**REQUIREMENTS**
State how many lines in the items below contain the string "order". Reply with the number alone.

Collected data:
┏━━
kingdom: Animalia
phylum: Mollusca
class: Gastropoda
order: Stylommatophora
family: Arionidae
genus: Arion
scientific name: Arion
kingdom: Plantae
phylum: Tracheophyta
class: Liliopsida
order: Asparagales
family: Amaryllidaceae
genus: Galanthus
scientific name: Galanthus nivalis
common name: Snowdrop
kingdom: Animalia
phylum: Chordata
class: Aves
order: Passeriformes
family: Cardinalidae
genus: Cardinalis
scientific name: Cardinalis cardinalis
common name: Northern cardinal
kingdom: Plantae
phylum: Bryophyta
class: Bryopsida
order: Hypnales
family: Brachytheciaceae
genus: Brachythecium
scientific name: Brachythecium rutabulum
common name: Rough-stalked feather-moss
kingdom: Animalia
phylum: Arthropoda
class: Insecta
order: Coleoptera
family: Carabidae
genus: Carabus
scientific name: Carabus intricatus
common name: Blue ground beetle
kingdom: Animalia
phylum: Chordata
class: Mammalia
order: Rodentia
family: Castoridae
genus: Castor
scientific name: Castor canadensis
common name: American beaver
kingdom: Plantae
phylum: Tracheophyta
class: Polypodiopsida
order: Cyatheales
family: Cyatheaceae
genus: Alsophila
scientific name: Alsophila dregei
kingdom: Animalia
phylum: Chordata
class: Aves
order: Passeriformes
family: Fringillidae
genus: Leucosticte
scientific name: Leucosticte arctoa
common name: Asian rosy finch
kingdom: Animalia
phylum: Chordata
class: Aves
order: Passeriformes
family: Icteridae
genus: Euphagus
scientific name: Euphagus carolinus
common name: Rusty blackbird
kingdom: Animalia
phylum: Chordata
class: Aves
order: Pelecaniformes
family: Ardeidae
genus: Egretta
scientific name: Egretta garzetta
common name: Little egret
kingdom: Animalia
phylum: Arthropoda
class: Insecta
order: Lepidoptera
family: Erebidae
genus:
┗━━
**EXERCISE RESULT**
11